■ EXERCISE REQUIREMENTS ■
Reproduce exactly the lines from the line containing "80 193 1.75" through the end of the records below, including both ends, and nothing else.

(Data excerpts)
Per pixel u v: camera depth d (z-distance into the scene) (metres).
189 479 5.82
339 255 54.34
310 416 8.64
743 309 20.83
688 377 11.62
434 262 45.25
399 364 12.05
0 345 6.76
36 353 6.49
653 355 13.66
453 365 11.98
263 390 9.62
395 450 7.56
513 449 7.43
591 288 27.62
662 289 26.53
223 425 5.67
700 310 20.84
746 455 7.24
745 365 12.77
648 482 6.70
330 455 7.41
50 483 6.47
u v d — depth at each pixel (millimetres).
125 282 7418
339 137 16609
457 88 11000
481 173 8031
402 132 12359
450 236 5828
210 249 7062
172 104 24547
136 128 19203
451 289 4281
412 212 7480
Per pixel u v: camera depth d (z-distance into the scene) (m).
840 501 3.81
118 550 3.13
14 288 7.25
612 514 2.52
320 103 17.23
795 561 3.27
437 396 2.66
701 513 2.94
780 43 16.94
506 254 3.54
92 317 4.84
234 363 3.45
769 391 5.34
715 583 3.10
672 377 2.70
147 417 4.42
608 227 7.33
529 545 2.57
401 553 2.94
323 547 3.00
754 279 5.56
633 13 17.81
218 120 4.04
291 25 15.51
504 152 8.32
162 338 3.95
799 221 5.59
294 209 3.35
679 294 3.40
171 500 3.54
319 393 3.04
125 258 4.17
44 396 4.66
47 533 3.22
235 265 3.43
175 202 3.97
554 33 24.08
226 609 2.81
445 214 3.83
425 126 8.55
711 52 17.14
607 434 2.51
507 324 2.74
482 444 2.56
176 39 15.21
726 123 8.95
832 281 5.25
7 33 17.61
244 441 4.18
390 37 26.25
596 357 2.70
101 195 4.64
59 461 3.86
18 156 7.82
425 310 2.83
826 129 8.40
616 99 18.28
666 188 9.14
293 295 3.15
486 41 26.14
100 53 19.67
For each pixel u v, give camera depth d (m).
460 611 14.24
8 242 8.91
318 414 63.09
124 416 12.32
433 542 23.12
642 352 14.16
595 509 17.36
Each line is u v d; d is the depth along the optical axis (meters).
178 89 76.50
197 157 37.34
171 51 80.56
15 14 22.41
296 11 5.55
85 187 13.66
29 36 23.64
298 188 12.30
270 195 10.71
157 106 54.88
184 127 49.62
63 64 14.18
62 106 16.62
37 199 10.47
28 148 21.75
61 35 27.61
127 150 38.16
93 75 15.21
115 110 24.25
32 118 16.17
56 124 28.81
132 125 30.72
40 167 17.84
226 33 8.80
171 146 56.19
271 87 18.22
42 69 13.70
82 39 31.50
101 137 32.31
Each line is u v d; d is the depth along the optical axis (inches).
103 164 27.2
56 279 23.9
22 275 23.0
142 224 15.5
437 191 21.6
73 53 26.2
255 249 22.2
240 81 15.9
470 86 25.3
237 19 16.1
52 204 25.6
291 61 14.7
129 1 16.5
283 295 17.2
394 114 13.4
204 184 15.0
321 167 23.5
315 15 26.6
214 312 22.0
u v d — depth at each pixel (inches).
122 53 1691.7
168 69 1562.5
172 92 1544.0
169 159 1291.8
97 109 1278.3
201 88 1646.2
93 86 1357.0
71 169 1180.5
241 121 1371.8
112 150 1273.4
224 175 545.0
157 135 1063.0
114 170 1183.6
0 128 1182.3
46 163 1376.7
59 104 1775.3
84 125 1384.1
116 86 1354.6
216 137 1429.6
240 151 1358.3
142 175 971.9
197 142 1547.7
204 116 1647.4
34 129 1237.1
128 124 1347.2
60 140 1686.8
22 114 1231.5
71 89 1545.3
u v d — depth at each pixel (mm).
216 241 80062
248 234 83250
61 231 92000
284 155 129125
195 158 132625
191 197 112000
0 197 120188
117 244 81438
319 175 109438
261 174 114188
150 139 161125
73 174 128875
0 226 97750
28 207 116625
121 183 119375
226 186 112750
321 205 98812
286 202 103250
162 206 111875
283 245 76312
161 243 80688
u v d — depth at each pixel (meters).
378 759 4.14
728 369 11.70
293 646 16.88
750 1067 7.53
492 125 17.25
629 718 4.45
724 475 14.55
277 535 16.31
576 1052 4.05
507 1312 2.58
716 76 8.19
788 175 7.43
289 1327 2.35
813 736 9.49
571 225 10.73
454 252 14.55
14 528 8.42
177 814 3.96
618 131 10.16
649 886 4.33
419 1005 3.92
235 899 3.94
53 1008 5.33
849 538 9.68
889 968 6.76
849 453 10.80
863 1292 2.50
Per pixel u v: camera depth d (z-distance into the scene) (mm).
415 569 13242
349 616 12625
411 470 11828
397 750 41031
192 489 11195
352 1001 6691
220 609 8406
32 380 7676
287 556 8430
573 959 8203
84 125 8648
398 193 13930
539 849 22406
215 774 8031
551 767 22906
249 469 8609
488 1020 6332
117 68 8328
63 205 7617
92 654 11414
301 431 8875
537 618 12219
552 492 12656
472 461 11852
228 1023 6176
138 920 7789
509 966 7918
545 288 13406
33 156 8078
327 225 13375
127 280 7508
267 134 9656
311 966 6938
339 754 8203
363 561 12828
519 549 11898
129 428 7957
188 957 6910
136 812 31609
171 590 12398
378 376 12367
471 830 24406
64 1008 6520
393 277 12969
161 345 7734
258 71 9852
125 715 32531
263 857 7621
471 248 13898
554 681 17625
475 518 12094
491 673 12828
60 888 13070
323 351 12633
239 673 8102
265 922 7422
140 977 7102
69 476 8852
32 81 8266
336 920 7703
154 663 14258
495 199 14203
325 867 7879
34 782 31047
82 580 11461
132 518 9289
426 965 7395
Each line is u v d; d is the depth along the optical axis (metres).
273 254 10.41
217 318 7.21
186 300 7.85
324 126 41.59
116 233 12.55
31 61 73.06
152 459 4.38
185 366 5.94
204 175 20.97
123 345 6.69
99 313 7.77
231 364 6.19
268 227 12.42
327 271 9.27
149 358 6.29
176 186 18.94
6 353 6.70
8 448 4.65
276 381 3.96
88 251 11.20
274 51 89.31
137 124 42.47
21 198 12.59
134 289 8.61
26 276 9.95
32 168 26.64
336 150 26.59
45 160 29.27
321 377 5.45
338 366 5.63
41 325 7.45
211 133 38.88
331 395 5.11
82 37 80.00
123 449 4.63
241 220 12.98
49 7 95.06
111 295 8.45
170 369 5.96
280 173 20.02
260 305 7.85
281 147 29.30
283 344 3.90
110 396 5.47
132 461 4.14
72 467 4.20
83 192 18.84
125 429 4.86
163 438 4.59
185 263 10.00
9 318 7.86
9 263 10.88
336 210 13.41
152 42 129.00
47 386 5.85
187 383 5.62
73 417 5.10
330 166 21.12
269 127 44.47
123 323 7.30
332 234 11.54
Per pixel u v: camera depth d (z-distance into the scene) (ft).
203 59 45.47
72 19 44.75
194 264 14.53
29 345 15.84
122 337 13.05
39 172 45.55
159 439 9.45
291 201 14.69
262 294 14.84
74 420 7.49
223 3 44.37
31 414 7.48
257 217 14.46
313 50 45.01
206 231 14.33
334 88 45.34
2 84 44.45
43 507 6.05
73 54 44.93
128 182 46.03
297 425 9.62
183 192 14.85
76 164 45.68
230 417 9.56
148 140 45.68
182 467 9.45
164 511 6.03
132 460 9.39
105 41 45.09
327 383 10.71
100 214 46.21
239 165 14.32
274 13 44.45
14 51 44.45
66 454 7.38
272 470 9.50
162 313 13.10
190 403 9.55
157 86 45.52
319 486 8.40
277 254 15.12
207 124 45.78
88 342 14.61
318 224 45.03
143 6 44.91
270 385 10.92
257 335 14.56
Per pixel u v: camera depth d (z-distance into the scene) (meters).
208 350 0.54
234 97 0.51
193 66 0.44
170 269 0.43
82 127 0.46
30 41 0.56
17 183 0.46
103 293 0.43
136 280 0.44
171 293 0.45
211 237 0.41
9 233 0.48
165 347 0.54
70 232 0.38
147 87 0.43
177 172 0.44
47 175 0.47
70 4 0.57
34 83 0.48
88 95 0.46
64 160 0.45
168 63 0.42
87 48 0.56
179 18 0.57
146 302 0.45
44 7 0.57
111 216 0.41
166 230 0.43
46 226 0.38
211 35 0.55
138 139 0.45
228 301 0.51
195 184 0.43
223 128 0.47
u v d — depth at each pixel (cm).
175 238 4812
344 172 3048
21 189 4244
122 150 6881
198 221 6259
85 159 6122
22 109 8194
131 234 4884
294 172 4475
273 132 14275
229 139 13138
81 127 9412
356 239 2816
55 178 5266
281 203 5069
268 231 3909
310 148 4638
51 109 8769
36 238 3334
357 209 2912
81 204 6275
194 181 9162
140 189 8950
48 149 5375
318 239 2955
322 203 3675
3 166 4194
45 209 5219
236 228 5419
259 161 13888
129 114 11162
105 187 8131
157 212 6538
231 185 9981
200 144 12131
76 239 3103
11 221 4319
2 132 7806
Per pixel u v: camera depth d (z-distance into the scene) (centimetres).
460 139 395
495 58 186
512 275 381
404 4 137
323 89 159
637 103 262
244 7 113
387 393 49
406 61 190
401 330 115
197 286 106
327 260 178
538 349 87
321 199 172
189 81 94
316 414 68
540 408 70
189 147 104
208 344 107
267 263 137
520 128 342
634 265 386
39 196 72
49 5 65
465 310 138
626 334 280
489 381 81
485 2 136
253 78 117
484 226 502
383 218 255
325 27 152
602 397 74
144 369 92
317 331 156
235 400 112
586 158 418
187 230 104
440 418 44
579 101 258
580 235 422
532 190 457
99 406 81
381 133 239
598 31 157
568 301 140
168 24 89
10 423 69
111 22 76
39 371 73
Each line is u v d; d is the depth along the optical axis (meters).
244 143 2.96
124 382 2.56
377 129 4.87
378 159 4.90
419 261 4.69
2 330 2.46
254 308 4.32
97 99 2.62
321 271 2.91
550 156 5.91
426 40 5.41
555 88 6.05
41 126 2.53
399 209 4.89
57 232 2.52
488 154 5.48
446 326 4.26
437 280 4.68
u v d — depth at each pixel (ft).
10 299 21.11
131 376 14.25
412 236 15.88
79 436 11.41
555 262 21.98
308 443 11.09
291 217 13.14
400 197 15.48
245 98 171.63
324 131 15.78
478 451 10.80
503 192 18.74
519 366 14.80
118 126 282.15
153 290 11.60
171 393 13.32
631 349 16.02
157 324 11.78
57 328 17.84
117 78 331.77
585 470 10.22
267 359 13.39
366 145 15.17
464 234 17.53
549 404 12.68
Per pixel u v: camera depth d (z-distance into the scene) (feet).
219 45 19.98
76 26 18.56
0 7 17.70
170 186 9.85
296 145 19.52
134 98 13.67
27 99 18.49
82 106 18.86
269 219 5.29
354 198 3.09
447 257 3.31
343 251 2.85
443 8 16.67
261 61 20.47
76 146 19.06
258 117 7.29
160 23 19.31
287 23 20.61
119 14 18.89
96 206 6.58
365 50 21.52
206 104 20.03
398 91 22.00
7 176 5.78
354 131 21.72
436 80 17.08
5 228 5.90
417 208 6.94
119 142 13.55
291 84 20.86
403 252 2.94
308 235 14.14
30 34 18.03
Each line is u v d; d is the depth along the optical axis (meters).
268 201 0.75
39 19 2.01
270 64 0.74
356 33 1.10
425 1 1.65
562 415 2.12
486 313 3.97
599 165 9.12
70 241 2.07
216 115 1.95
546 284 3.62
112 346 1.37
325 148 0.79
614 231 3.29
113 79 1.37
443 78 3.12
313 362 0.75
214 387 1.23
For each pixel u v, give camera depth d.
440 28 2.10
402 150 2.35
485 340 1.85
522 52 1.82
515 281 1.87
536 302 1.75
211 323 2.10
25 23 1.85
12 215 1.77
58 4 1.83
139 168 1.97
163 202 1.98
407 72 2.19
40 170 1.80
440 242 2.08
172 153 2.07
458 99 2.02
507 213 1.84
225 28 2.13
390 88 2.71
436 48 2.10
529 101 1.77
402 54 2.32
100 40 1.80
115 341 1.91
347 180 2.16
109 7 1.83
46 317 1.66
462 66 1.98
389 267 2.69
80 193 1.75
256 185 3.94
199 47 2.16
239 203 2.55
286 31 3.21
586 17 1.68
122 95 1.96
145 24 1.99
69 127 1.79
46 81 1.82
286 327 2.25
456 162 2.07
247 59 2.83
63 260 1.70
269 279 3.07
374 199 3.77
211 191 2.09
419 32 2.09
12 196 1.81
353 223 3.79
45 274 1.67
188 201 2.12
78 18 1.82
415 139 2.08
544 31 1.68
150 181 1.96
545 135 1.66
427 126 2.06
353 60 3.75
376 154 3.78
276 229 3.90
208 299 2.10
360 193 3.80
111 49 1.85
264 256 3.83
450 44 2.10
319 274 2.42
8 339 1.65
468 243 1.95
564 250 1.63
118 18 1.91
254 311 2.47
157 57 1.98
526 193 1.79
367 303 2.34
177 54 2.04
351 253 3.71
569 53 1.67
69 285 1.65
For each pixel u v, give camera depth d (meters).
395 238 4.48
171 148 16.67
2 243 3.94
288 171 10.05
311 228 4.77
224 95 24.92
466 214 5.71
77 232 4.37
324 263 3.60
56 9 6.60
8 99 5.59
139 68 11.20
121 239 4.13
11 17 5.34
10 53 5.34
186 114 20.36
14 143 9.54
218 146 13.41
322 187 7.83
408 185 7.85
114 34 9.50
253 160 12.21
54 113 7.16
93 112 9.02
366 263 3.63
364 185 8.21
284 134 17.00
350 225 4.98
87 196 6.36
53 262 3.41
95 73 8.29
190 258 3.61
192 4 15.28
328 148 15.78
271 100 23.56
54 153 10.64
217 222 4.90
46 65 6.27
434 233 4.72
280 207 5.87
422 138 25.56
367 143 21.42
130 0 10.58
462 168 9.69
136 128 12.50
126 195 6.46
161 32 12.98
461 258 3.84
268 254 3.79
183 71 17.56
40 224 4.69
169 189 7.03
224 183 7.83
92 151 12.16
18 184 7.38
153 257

■ ANSWER TO THE PROBLEM ■
80 193 1.75
256 185 3.94
199 47 2.16
239 203 2.55
286 31 3.21
586 17 1.68
122 95 1.96
145 24 1.99
69 127 1.79
46 81 1.82
286 327 2.25
456 162 2.07
247 59 2.83
63 260 1.70
269 279 3.07
374 199 3.77
211 191 2.09
419 32 2.09
12 196 1.81
353 223 3.79
45 274 1.67
188 201 2.12
78 18 1.82
415 139 2.08
544 31 1.68
150 181 1.96
545 135 1.66
427 126 2.06
353 60 3.75
376 154 3.78
276 229 3.90
208 299 2.10
360 193 3.80
111 49 1.85
264 256 3.83
450 44 2.10
319 274 2.42
8 339 1.65
468 243 1.95
564 250 1.63
118 18 1.91
254 311 2.47
157 57 1.98
526 193 1.79
367 303 2.34
177 54 2.04
351 253 3.71
569 53 1.67
69 285 1.65
For each pixel u v, give camera depth d (meters).
395 238 4.48
171 148 16.67
2 243 3.94
288 171 10.05
311 228 4.77
224 95 24.92
466 214 5.71
77 232 4.37
324 263 3.60
56 9 6.60
8 99 5.59
139 68 11.20
121 239 4.13
11 17 5.34
10 53 5.34
186 114 20.36
14 143 9.54
218 146 13.41
322 187 7.83
408 185 7.85
114 34 9.50
253 160 12.21
54 113 7.16
93 112 9.02
366 263 3.63
364 185 8.21
284 134 17.00
350 225 4.98
87 196 6.36
53 262 3.41
95 73 8.29
190 258 3.61
192 4 15.28
328 148 15.78
271 100 23.56
54 153 10.64
217 222 4.90
46 65 6.27
434 233 4.72
280 207 5.87
422 138 25.56
367 143 21.42
130 0 10.58
462 168 9.69
136 128 12.50
126 195 6.46
161 32 12.98
461 258 3.84
268 254 3.79
183 71 17.56
40 224 4.69
169 189 7.03
224 183 7.83
92 151 12.16
18 184 7.38
153 257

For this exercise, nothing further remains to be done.